The RSPB’s Rainham Marshes reserve has kept rather a lot of World War I heritage.
Amid its reedbeds and walkways is a stubby, circular tower, just in the shadow of the River Thames’ flood bank. During World War I this was used as a lookout post from which soldiers would scan the estuary for enemy submarines attempting to sneak up the Thames. It seems too short for the job, but the embankment was much lower 100 years ago than it is today.
Legend has it that, in 1916, a machine gun, mounted on the top of this tower, helped to shoot down the German zeppelin LZ15 as it made its way towards London.
A mural of that engagement is one of several that adorns the remains of a steel-lined earthwork at one end of the reserve. Backed by several feet of earth, this was where soldiers lifted up paper targets on long, wooden poles to be shot at by their comrades at the other end of the range.
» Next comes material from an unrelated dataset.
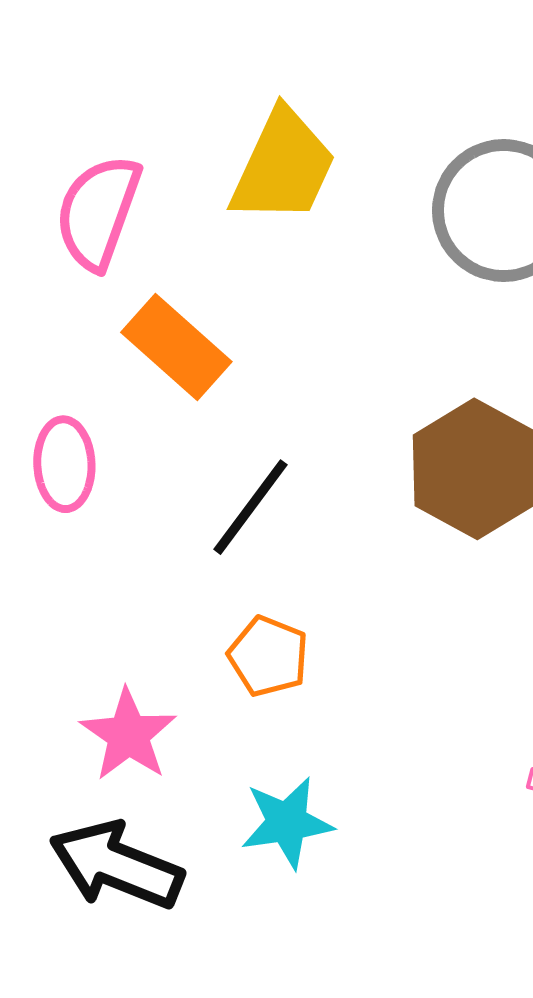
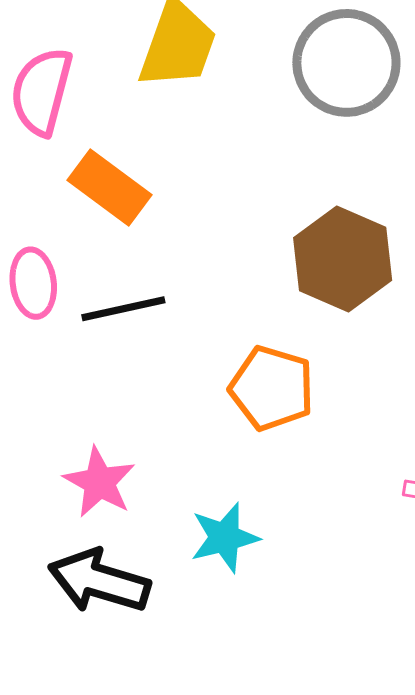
black line: (250, 507) -> (123, 309), moved, turned 46
orange pentagon: (268, 656) -> (272, 388), moved, size x1.4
A segment of the butts still stands, with tall numbers, a bit like those on a running track, still standing proud against the skyline. Nearby, the digits recur atop a purpose-built hide that affords superb views of the wetlands.
The railway line that once brought troops here today carries Eurostar services that thunder past the edge of the reserve, seemingly without concerning the wildlife. Somehow, though, the presence of the trains does not make the marshes feel any less remote and the haunting cry of a curlew, drifting in from the estuary, only adds to that feeling of mystery and isolation.
That feeling was perhaps shared by the troops who were based here during World War I, among them, in 1914, soldiers from the 18th (Eastern) Division, who lived under canvas until huts were built as the winter set in.